Entries supplied:

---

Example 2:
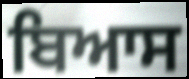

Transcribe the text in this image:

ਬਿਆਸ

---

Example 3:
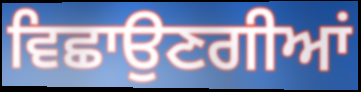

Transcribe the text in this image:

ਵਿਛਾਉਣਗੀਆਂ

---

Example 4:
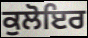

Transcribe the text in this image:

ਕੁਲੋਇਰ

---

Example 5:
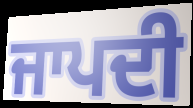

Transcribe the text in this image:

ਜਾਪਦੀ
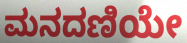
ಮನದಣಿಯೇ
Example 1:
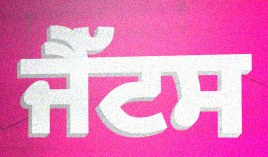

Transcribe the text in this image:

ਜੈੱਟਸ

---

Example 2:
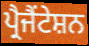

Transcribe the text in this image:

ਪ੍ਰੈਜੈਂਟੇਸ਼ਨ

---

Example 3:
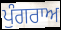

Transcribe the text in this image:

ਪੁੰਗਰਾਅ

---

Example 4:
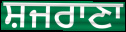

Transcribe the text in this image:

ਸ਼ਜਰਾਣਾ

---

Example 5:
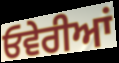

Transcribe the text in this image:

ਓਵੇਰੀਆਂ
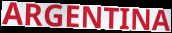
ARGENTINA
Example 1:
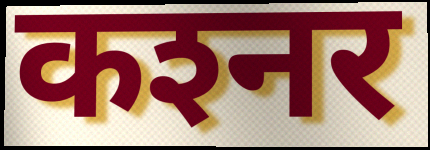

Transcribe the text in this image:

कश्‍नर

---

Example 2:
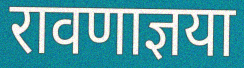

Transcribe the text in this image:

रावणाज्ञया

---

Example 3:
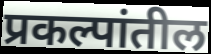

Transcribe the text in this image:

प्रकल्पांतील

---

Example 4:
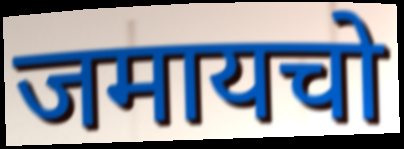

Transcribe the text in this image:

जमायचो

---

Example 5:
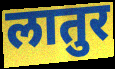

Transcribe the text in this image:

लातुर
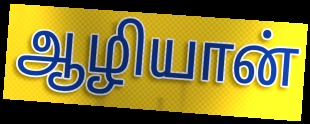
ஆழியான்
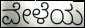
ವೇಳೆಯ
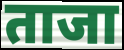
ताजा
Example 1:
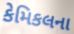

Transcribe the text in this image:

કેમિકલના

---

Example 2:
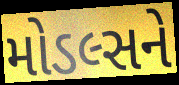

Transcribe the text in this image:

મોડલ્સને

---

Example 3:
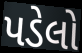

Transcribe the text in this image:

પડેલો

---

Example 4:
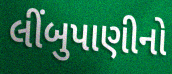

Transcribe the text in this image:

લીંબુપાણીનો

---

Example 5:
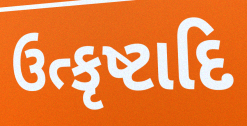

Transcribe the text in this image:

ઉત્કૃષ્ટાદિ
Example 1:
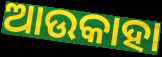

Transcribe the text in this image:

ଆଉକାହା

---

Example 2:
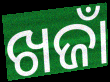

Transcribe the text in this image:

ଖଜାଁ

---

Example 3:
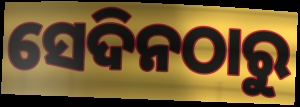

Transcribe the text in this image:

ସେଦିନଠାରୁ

Given problem:
Rewrite the listing above with every "image" swapped for "picture", keeping everything else the same. Leave the pictures out of your answer.

Correct answer:
---

Example 2:

Transcribe the text in this picture:

ਬਿਆਸ

---

Example 3:

Transcribe the text in this picture:

ਵਿਛਾਉਣਗੀਆਂ

---

Example 4:

Transcribe the text in this picture:

ਕੁਲੋਇਰ

---

Example 5:

Transcribe the text in this picture:

ਜਾਪਦੀ
ಮನದಣಿಯೇ
Example 1:

Transcribe the text in this picture:

ਜੈੱਟਸ

---

Example 2:

Transcribe the text in this picture:

ਪ੍ਰੈਜੈਂਟੇਸ਼ਨ

---

Example 3:

Transcribe the text in this picture:

ਪੁੰਗਰਾਅ

---

Example 4:

Transcribe the text in this picture:

ਸ਼ਜਰਾਣਾ

---

Example 5:

Transcribe the text in this picture:

ਓਵੇਰੀਆਂ
ARGENTINA
Example 1:

Transcribe the text in this picture:

कश्‍नर

---

Example 2:

Transcribe the text in this picture:

रावणाज्ञया

---

Example 3:

Transcribe the text in this picture:

प्रकल्पांतील

---

Example 4:

Transcribe the text in this picture:

जमायचो

---

Example 5:

Transcribe the text in this picture:

लातुर
ஆழியான்
ವೇಳೆಯ
ताजा
Example 1:

Transcribe the text in this picture:

કેમિકલના

---

Example 2:

Transcribe the text in this picture:

મોડલ્સને

---

Example 3:

Transcribe the text in this picture:

પડેલો

---

Example 4:

Transcribe the text in this picture:

લીંબુપાણીનો

---

Example 5:

Transcribe the text in this picture:

ઉત્કૃષ્ટાદિ
Example 1:

Transcribe the text in this picture:

ଆଉକାହା

---

Example 2:

Transcribe the text in this picture:

ଖଜାଁ

---

Example 3:

Transcribe the text in this picture:

ସେଦିନଠାରୁ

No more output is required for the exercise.